Document:
----------------------------------------

Friday, April 27, 2007

Calling All Music Lovers!

I give up. Computers are impossible to understand.

In other words: I am clearly incompetent and unable to correctly download all of my music to iTunes. I've gotten the majority of it (joy!) but my computer absolutely refuses to recognize a few files, so if anybody out there has copies of the following CDs, please let me know! I absolutely do NOT want to pay for them all again, though I will if I must. I'm not putting out stuff I just want--only that which has been lost to me through the evils of technology!

Snow Patrol
The Fray: How to Save a Life
The Decemberists: Crane Wife
The Dixie Chicks: Home

In other news, I am all alone in my house (stalkers welcome) and it is the single most liberating feeling ever. FUrthermore, it is cold. Furthermore, my room is cleaner than it has been since I moved in, and I fully plan on moving on to the living room next, only to end with the kitchen.

----------------------------------------

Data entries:
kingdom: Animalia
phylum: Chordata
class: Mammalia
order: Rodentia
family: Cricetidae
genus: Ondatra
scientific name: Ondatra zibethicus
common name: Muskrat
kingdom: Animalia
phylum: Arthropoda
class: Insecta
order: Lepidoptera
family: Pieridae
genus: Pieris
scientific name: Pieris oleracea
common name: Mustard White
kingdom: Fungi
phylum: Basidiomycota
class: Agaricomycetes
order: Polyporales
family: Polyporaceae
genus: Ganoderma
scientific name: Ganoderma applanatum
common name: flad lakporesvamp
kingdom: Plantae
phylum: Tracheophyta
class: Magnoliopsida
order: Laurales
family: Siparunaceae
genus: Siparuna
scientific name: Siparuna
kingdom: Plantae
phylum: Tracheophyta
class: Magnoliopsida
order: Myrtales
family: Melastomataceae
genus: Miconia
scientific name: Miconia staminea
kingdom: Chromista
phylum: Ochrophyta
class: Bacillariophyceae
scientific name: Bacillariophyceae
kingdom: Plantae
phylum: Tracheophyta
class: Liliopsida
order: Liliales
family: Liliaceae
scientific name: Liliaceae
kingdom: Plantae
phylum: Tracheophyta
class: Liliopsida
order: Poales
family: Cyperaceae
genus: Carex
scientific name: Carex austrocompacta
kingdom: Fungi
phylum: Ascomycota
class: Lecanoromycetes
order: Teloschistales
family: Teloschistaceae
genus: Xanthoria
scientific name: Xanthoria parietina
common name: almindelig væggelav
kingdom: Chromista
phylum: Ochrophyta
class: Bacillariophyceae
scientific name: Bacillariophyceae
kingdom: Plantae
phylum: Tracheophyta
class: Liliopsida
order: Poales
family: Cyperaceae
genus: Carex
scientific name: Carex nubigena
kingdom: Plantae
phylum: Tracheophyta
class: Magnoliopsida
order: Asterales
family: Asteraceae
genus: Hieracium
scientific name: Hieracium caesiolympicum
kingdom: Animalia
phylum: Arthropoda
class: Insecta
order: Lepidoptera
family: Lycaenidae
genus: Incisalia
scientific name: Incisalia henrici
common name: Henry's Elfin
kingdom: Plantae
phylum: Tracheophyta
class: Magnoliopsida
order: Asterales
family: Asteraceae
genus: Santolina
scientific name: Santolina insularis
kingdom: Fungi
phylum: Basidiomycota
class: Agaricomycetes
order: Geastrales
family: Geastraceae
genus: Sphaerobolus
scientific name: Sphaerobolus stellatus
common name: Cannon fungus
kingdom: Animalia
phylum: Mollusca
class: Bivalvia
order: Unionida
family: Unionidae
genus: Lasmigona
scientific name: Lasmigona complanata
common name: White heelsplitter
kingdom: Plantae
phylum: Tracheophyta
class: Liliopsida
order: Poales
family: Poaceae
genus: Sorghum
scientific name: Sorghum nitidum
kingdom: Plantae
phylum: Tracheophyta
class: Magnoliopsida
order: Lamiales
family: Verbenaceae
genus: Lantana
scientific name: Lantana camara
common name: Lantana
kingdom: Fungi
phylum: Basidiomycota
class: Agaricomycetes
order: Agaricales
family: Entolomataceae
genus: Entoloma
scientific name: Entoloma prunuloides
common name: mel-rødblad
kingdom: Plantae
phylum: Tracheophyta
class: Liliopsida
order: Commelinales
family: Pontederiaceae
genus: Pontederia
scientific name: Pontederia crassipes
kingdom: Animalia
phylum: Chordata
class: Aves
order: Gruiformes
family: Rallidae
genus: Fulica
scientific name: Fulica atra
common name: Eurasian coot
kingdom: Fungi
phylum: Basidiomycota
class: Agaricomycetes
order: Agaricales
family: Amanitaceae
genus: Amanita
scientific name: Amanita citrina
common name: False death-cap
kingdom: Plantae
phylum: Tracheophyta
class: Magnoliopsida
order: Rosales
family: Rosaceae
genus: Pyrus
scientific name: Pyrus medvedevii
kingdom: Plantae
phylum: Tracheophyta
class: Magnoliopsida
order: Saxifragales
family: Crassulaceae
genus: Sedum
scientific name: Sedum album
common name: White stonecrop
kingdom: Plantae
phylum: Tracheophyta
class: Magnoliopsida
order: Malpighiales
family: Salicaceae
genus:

----------------------------------------

Exercise task:
Reproduce the blog post about the missing music files above word for word, from start to finish.

Correct response:
Friday, April 27, 2007

Calling All Music Lovers!

I give up. Computers are impossible to understand.

In other words: I am clearly incompetent and unable to correctly download all of my music to iTunes. I've gotten the majority of it (joy!) but my computer absolutely refuses to recognize a few files, so if anybody out there has copies of the following CDs, please let me know! I absolutely do NOT want to pay for them all again, though I will if I must. I'm not putting out stuff I just want--only that which has been lost to me through the evils of technology!

Snow Patrol
The Fray: How to Save a Life
The Decemberists: Crane Wife
The Dixie Chicks: Home

In other news, I am all alone in my house (stalkers welcome) and it is the single most liberating feeling ever. FUrthermore, it is cold. Furthermore, my room is cleaner than it has been since I moved in, and I fully plan on moving on to the living room next, only to end with the kitchen.